Lloyd: Viral videos involving minors now under active police investigation

NASSAU, BAHAMAS – A number of viral videos involving minors, which made the rounds on social media in recent days, are presently being investigated by the Royal Bahamas Police Force, Education Minister Jeffery Lloyd revealed Wednesday.

While addressing parliamentarians in the House of Assembly, the education minister invited the government to consider punitive measures for persons who knowingly record minors to display, forward or transmit to others via the world wide web or in social media chat groups.

Lloyd said such acts can bring an individual’s life into ‘endless and unimaginable disrepute’.

Some of the videos, which have either been shared via Facebook, What’s App and other social media platforms, show minors being ridiculed on camera for their alleged actions.

One video in particular that garnered much feedback, was that of a school-aged girl who was recorded while engaging in a heated exchange with an adult female.

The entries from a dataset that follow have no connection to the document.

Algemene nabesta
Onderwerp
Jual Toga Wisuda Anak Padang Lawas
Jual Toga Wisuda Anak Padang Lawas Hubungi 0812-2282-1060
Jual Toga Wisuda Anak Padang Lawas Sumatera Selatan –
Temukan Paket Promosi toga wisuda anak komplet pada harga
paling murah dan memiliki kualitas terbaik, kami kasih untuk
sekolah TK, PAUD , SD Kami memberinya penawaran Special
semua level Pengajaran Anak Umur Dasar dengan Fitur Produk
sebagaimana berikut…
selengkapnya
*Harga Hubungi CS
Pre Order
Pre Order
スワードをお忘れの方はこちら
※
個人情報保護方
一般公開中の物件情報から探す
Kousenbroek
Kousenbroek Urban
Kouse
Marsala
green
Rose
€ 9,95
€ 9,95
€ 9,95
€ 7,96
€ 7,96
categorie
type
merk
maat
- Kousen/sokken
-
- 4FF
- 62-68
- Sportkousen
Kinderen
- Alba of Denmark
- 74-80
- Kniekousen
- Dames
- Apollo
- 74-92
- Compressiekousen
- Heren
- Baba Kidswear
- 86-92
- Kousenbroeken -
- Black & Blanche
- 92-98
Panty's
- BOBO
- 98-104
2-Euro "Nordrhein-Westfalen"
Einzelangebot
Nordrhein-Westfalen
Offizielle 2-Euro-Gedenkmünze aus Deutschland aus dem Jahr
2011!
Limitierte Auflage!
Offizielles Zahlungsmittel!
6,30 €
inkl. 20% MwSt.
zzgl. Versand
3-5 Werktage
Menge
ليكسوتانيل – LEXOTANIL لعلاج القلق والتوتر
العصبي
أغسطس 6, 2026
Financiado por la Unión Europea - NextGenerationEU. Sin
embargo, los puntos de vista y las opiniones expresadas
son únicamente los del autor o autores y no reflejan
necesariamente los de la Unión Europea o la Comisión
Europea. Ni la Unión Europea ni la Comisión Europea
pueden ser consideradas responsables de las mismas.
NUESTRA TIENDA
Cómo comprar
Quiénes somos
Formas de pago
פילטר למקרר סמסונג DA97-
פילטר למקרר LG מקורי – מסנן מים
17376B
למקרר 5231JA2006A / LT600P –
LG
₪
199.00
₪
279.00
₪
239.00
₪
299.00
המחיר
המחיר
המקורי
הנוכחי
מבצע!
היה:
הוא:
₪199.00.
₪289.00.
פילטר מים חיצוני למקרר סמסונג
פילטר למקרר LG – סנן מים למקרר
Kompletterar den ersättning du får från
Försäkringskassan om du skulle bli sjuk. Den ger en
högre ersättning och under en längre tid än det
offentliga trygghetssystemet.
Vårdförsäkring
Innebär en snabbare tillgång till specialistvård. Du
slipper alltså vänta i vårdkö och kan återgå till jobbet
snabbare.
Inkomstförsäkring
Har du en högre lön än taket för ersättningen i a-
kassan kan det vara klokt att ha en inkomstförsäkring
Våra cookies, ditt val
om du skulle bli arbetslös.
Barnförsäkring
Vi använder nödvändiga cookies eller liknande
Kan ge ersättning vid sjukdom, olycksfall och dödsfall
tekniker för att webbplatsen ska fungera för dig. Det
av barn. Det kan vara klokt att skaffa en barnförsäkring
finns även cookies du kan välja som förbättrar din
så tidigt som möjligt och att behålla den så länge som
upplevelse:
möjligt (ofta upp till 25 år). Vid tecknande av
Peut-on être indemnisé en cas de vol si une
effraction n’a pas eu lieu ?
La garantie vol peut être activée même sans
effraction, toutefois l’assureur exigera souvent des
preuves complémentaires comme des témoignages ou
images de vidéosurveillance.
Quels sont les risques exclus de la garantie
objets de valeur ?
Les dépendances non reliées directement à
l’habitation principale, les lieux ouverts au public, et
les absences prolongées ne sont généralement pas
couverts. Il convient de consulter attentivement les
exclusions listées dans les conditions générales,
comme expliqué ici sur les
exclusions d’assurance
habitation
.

Speaking in the Lower Chamber yesterday, the education minister said the videos have created much disturbance in the educational community and in society on the whole.

“It’s just quite disturbing to me, Mr. speaker,” said Lloyd of the viral videos.

He also expressed his disgust with the ‘insensitivity and disrespect’ that was exercised by persons recording minors, whom he said are now the subject and object of ridicule, disparagement and offense.

Speaking of one video in particular, Lloyd said the identity of the minor has been completely exposed to a point where it is nearly impossible for the child to hide, or for persons related to or associated with the child, not to be offended while watching.

“It is a deeply disturbing circumstance; to her family and to everyone affiliated and associated [with the child in the video] and to the entire school body. I don’t want to name the school, but they are now upset, if not traumatized.”

The education minister therefore issued an appeal to the Bahamian community, especially adults, to use their discretion and ‘exercise sense and sensitivity’ when it comes to dealing with minors.

“If adults wish to expose themselves and parade themselves before the electronic world in a manner that brings or visits ridicule and abuse upon them, that’s their business but children, Mr. Speaker, must enjoy the protection of the civil society in which those children are required to exist,” Lloyd stressed.

The education minister said he is certain that the government, at some point, and by any means necessary, will move to protect the vulnerability of children and protect them from incalculable harm, which can affect them for a lifetime.

He made reference to the Electronic Communications and Transactions Act, of which section 20 points to the electronic transmission of information that is considered to be defamatory.